In a show of solidarity with Palestinian prisoners in administrative detention, several dozen students from Tel Aviv University held a demonstration on Monday afternoon.

The group of students – comprised mostly of Israeli Arabs but also including some Jews and university professors – called for an end to the practice, which allows Israel to indefinitely detain security prisoners without charge or trial.

Said Suidan of Haifa, a 24- year-old sociology student, said the protest’s message was that administrative detentions “are illegal and must be stopped.”

Suidan said he did not have suggestions for alternatives to the practice, saying instead that Israel is “occupying land that isn’t theirs.”

Prof. Adi Ofir, also present at the rally, said that administrative detentions are “part of a long list of the crimes of the Israeli occupation,” which he said must be ended.

The rather small protest was met by one of about equal size staged by the group Im Tirtzu, whose activists waved Israeli flags, booed and shouted at the other protestors, calling upon them to stand up for human rights in Syria and Gaza.

Im Tirzu spokesman Amit Barak said they came “to show support for those who believe in real human rights, the right to live in security,” which he said is represented by “the Zionist majority in Israel.”

The Prisons Service said a report released last week by the nonprofit Physicians for Human Rights, which stated that there are currently 34 Palestinians in administrative detention on hunger strikes, was inaccurate.

“There are a total of seven hunger strikers,” Prisons Service spokeswoman Sivan Weitzman said. “Five are in their wards, and are refusing Prison Services food, though they may be eating their own food. Their health condition and weight is being monitored.”

> Provided material
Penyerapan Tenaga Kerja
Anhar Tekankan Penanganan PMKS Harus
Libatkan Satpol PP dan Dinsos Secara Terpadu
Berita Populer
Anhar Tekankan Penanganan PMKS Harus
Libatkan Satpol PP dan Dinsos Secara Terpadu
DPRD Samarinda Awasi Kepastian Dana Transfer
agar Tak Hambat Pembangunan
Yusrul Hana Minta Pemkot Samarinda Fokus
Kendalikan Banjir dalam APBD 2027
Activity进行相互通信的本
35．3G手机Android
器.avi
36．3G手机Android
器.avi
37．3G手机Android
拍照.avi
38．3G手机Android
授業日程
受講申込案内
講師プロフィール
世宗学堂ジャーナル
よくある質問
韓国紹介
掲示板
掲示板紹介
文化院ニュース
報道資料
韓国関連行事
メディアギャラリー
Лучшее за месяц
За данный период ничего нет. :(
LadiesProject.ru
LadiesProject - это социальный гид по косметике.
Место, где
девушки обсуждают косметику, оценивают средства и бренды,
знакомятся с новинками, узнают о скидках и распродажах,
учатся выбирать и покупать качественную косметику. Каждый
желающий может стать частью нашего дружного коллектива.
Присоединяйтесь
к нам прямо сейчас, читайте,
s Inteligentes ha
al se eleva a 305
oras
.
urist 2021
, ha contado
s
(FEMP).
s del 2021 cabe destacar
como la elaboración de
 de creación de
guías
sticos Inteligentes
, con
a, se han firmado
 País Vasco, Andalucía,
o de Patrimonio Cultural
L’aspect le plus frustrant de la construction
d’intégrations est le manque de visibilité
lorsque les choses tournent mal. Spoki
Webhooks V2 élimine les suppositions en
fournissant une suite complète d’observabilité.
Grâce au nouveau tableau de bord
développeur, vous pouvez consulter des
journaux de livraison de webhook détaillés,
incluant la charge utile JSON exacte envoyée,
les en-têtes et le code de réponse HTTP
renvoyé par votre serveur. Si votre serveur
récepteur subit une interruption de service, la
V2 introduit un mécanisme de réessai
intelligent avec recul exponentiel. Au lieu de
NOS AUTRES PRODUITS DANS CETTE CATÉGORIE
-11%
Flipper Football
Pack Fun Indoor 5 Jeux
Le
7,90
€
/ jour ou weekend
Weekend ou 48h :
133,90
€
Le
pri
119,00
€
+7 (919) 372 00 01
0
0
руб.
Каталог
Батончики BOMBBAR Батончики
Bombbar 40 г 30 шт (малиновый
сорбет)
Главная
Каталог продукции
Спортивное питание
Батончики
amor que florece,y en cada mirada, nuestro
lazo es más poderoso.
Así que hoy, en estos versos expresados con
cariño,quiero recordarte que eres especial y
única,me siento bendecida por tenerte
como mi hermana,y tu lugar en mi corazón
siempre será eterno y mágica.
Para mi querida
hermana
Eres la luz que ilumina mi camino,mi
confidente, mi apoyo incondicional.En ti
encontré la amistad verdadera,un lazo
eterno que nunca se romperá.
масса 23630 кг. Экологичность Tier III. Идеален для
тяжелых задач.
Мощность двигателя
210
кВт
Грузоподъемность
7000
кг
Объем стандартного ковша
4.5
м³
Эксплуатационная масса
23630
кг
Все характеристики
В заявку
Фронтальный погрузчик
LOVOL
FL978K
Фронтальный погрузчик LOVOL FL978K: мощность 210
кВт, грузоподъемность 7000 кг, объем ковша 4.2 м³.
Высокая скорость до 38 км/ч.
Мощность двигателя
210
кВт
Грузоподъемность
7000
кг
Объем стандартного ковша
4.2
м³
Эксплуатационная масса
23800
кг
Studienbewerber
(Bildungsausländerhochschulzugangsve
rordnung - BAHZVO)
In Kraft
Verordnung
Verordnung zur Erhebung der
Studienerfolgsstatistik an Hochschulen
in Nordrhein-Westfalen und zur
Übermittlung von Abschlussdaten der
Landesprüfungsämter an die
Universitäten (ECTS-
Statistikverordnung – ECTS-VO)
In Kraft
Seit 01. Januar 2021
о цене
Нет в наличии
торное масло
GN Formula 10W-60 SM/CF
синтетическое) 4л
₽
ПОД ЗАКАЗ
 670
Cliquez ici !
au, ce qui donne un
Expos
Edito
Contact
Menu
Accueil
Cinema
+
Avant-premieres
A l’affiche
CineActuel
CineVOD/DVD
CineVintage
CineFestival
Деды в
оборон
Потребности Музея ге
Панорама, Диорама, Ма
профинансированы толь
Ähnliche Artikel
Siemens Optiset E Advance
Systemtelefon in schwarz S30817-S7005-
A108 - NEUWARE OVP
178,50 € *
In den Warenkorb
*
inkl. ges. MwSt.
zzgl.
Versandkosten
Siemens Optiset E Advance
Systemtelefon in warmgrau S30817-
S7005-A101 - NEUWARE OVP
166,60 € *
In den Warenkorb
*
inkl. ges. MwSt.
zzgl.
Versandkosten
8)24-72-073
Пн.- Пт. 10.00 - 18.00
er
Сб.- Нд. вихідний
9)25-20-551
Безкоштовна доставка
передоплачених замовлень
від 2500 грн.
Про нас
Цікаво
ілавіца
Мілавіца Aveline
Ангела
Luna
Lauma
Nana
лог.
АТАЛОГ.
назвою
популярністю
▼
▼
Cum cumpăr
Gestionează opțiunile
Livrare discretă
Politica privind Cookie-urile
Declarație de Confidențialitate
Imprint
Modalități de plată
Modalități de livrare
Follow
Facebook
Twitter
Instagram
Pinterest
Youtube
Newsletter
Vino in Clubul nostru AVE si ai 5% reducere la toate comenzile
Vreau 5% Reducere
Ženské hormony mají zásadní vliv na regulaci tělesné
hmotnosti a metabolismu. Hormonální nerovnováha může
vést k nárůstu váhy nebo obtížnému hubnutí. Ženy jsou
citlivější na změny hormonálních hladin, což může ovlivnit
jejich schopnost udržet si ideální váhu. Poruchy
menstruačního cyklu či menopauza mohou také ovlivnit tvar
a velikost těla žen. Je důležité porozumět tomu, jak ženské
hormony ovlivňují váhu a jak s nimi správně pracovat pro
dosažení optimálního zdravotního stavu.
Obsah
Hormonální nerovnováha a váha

> Problems and tasks
A. Name every person the protest article identifies by name.
B. In the article about the Tel Aviv University demonstration, what did the Im Tirtzu activists call on the other protesters to stand up for?
C. Echo the passage of the protest article from "Suidan said he" up to and including "Syria and Gaza.".

> List of solutions
A. Said Suidan, Adi Ofir, Amit Barak, Sivan Weitzman

B. Human rights in Syria and Gaza.

C.
Suidan said he did not have suggestions for alternatives to the practice, saying instead that Israel is “occupying land that isn’t theirs.”

Prof. Adi Ofir, also present at the rally, said that administrative detentions are “part of a long list of the crimes of the Israeli occupation,” which he said must be ended.

The rather small protest was met by one of about equal size staged by the group Im Tirtzu, whose activists waved Israeli flags, booed and shouted at the other protestors, calling upon them to stand up for human rights in Syria and Gaza.